## Input for this task:

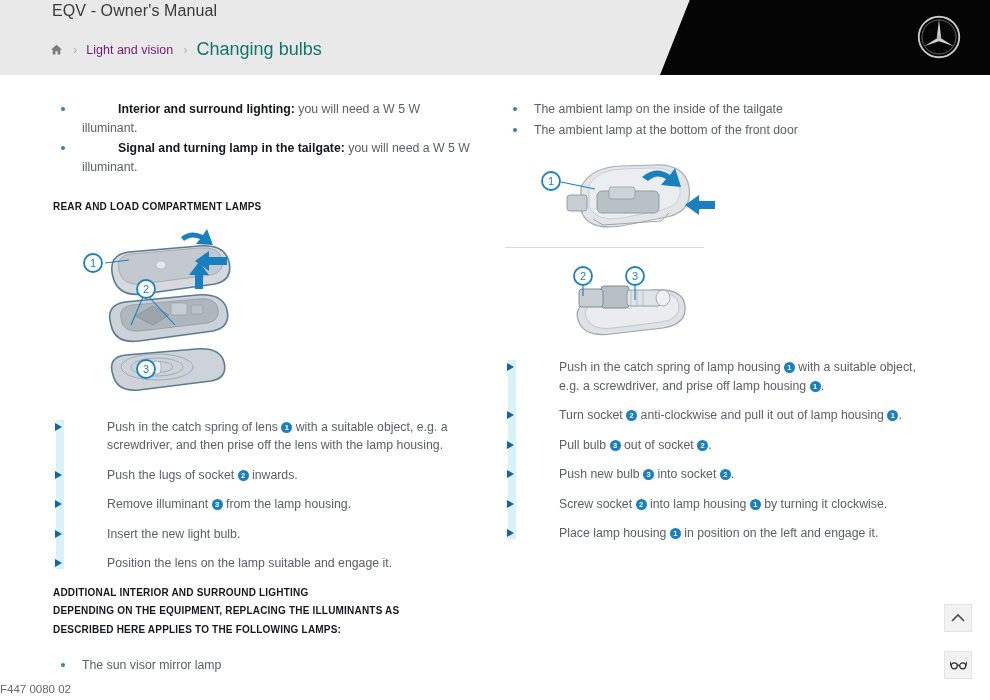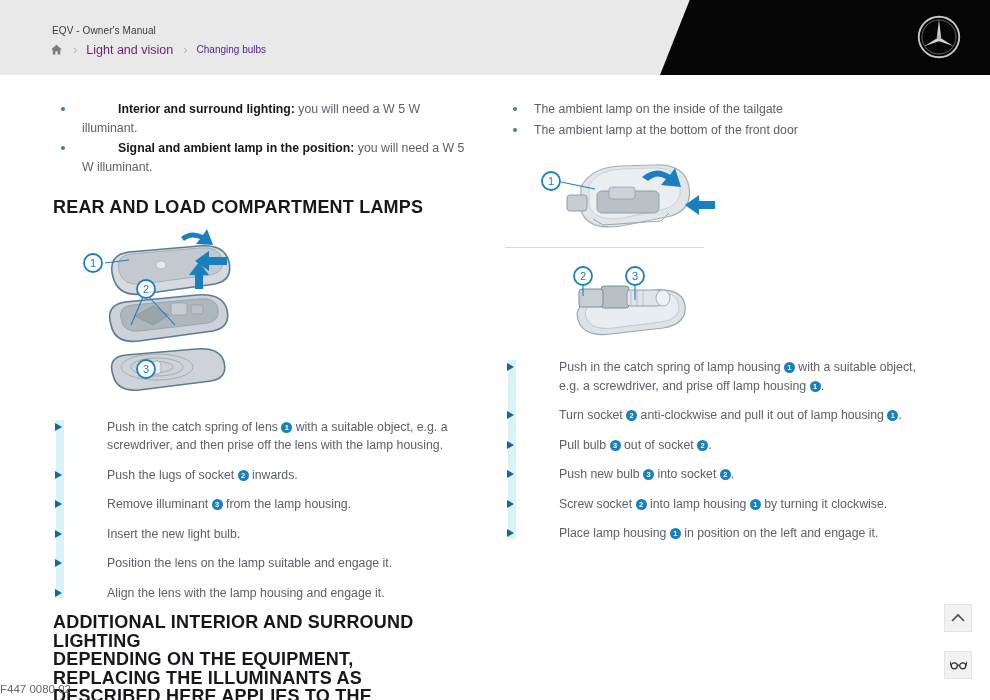--- a/index.html
+++ b/index.html
@@ -24,8 +24,8 @@
   #mb-logo { position: absolute; right: 28px; top: 14px; width: 46px; height: 46px; }
 
   #manual-title {
-    position: absolute; left: 52px; top: 25px;
-    font-size: 10px; color: #3a3a3c; letter-spacing: .1px;
+    position: absolute; left: 52px; top: 2px;
+    font-size: 16px; color: #3a3a3c; letter-spacing: .1px;
   }
   #breadcrumb {
     position: absolute; left: 50px; top: 41px;

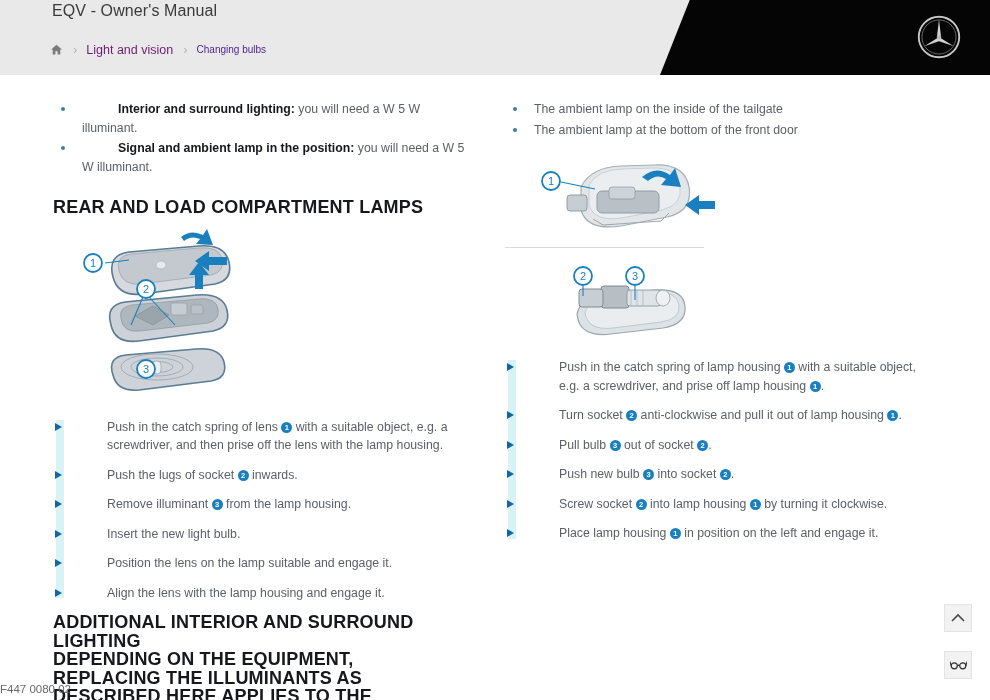--- a/index.html
+++ b/index.html
@@ -36,7 +36,7 @@
     font-family: "Liberation Sans", sans-serif;
   }
   .crumb-muted { color: #701a75; font-size: 12.5px; }
-  .crumb-active { color: #4c1d95; font-size: 10px; }
+  .crumb-active { color: #0f766e; font-size: 18px; }
   #home-icon { display: block; width: 13px; height: 13px; }
 
   

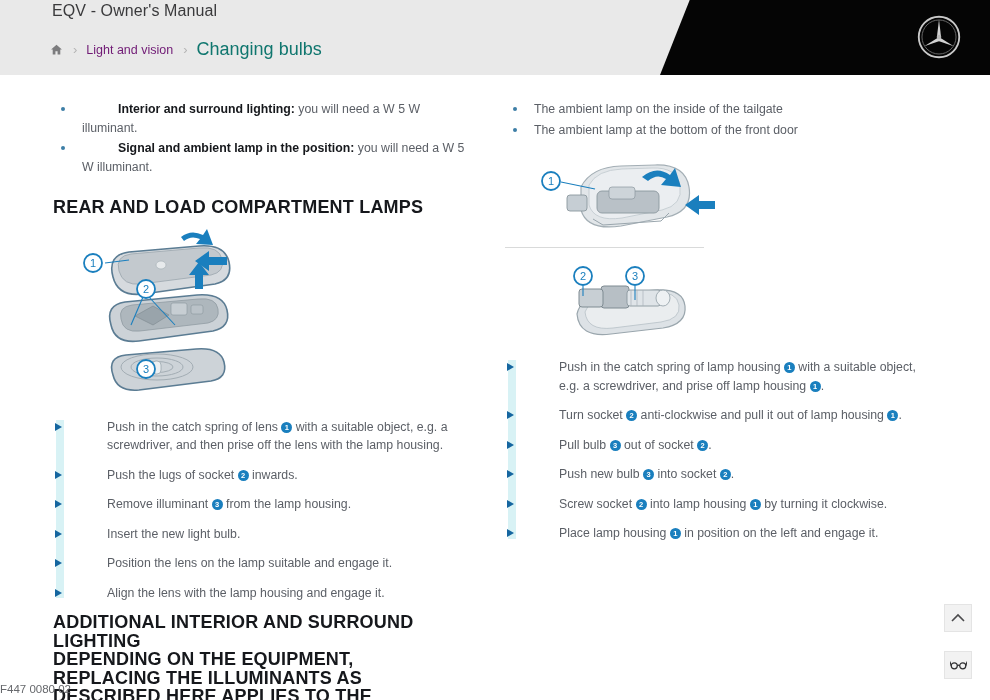--- a/index.html
+++ b/index.html
@@ -148,7 +148,7 @@
         <b>Interior and surround lighting:</b><span> you will need a W 5 W illuminant.</span>
       </li>
       <li>
-        <b>Signal and ambient lamp in the position:</b><span> you will need a W 5 W illuminant.</span>
+        <b>Signal and turning lamp in the tailgate:</b><span> you will need a W 5 W illuminant.</span>
       </li>
     </ul>
 

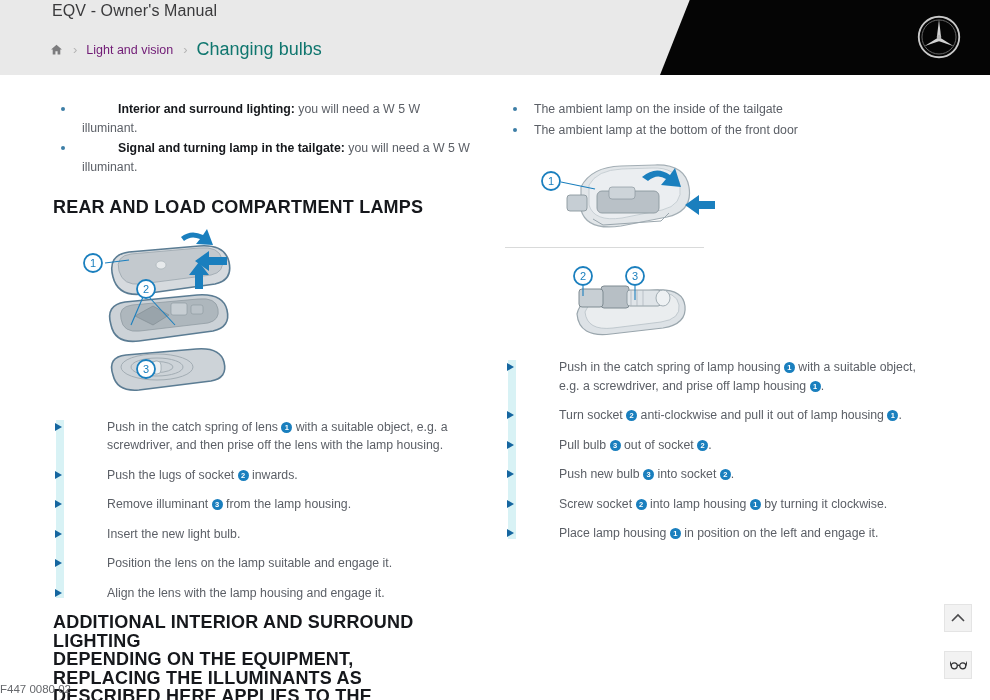--- a/index.html
+++ b/index.html
@@ -57,7 +57,7 @@
   ul.bul li b { color: #16181c; font-weight: bold; padding-left: 36px; }
 
   h3.sec {
-    font-size: 18px; font-weight: bold; color: #16181c;
+    font-size: 10px; font-weight: bold; color: #16181c;
     letter-spacing: .2px; line-height: 18.5px;
   }
 

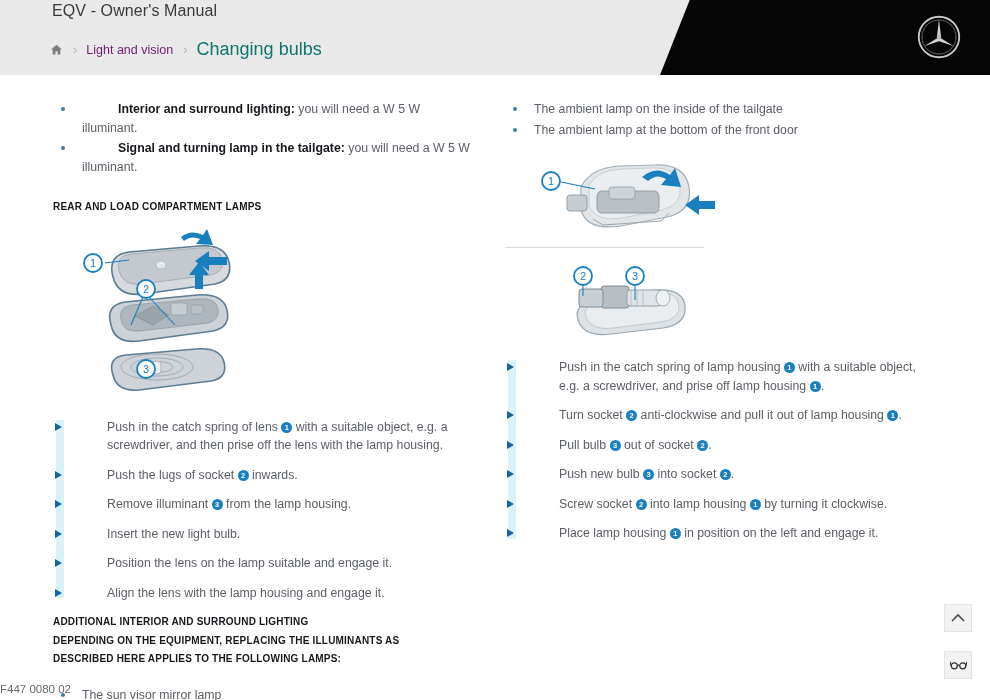--- a/index.html
+++ b/index.html
@@ -209,7 +209,6 @@
       <li>Remove illuminant <span class="bdg">3</span> from the lamp housing.</li>
       <li>Insert the new light bulb.</li>
       <li>Position the lens on the lamp suitable and engage it.</li>
-      <li>Align the lens with the lamp housing and engage it.</li>
     </ul>
 
     <h3 class="sec" style="margin-top:11px;">ADDITIONAL INTERIOR AND SURROUND LIGHTING</h3>

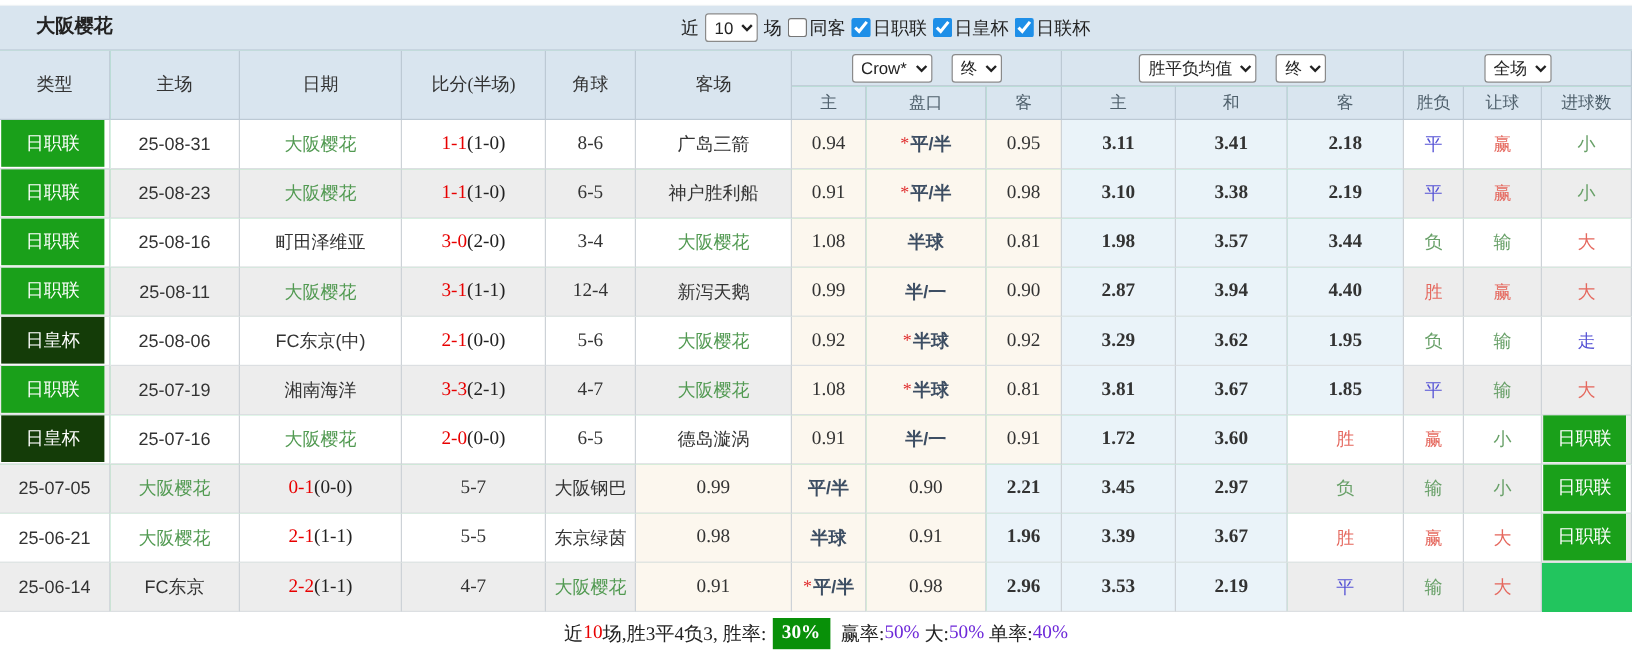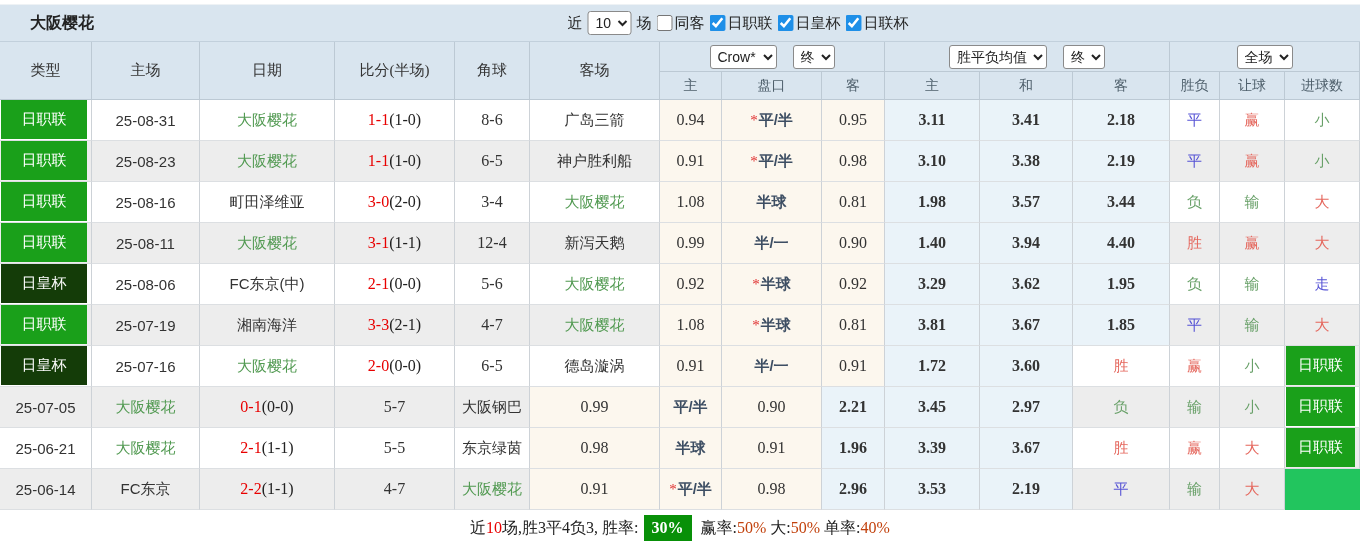--- a/index.html
+++ b/index.html
@@ -253,7 +253,7 @@
       <span class="hcap">半/一</span>
     </div>
     <div class="c even cream serif">0.90</div>
-    <div class="c even blue serif">1.40</div>
+    <div class="c even blue serif">2.87</div>
     <div class="c even blue serif">3.94</div>
     <div class="c even blue serif">4.40</div>
     <div class="c even t-red">胜</div>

## About this exercise:
Write down every line of the data above that includes the string "will".

## Answer to this task:
         <b>Interior and surround lighting:</b><span> you will need a W 5 W illuminant.</span>
-        <b>Signal and ambient lamp in the position:</b><span> you will need a W 5 W illuminant.</span>
+        <b>Signal and turning lamp in the tailgate:</b><span> you will need a W 5 W illuminant.</span>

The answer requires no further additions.